• ACTIONS TO TAKE:
1. In the policy recommendations, which act could Congress pass to overturn the Muslim travel ban?
2. Carry on the policy recommendations from their final sentence onward.

• DOCUMENT SEGMENT:

((

6. End profiling in law enforcement
Racial, ethnic, and religious profiling persist across American law enforcement: Black communities have long faced racist policing; American Muslims are subjected to surveillance; and Latino neighborhoods and workplaces are targeted for immigration raids. But these discriminatory practices can be undone. With the End Racial and Religious Profiling Act (most recently introduced as part of the Justice in Policing Act of 2020), Congress can prohibit profiling in investigatory and enforcement activities. And the Biden administration does not have to wait for congressional action. It can direct the Departments of Justice and Homeland Security to close the loopholes that too often have enabled federal agencies to profile.
7. End immigration bans
Immigration bans were a defining feature of the Trump administration, from a sweeping prohibition on travel from several Muslim-majority countries to broad restrictions on would-be immigrants and temporary workers under the guise of public health measures to halt the coronavirus’s spread. In 2021, the Biden administration has the chance to immediately repeal existing blanket immigration bans. It can urge Congress to pass the No Ban Act, which would not only overturn the Muslim travel ban but also guard against future abuse of the law used to order it. And it can work to eliminate policies such as extreme vetting measures that function as a backdoor ban on foreign travel.
8. Strengthen government ethics
Gaps in the federal government’s ethics rules have opened the door for public servants to use their positions of power to advance their own political or financial interests, and a revolving door between lobbying and government service raises the possibility of officials acting in the interests of past clients or to secure a lucrative private-sector job in the future. By instating robust ethics rules and empowering the Office of Government Ethics to enforce them, President-Elect Biden can instill confidence that the government is working for the public interest. And he can set the tone even before he takes the oath of office by setting limits on donations to his inaugural committee.

))

[Collected data]
((

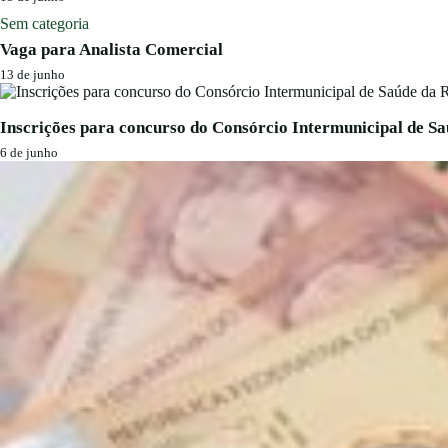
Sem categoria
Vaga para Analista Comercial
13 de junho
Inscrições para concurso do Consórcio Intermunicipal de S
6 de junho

))
((

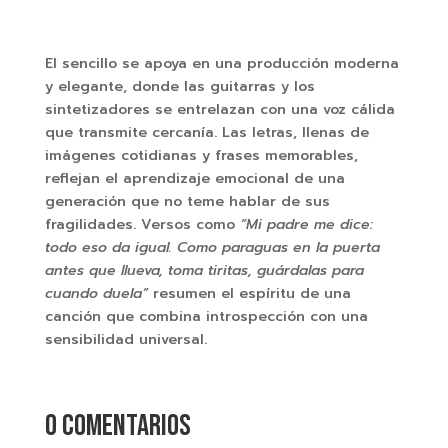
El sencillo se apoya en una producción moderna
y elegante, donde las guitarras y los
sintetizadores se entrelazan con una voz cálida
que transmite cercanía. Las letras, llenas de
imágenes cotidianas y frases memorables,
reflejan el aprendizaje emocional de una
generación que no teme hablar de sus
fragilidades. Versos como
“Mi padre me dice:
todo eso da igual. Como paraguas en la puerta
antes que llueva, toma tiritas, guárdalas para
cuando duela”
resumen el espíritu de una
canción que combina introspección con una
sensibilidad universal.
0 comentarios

))

• TASK-BY-TASK RESULTS:
1. The No Ban Act.

2.
9. Respond to white supremacist violence
The United States has experienced a spike in reported hate crimes in recent years, along with a series of horrific white supremacist attacks and riots. In 2021, the new administration should direct the Justice Department to properly track and investigate hate crimes, as well as address the continued infiltration of law enforcement agencies by violent racist and militant groups.
10. Establish guardrails for presidential emergency powers
When Congress refused to fund construction of a border wall on the U.S.-Mexico border, President Trump simply did an end run around the Capitol, unilaterally declaring a national emergency to get it done. The declaration has fueled a debate over the emergency powers that the president has accrued from Congress over decades, which, if misused, threaten Americans’ civil liberties. By reforming the National Emergencies Act, the new administration and Congress can together reset a balance of power that has become uneven, preserving the president’s ability to act in true emergencies while restoring authority to Congress.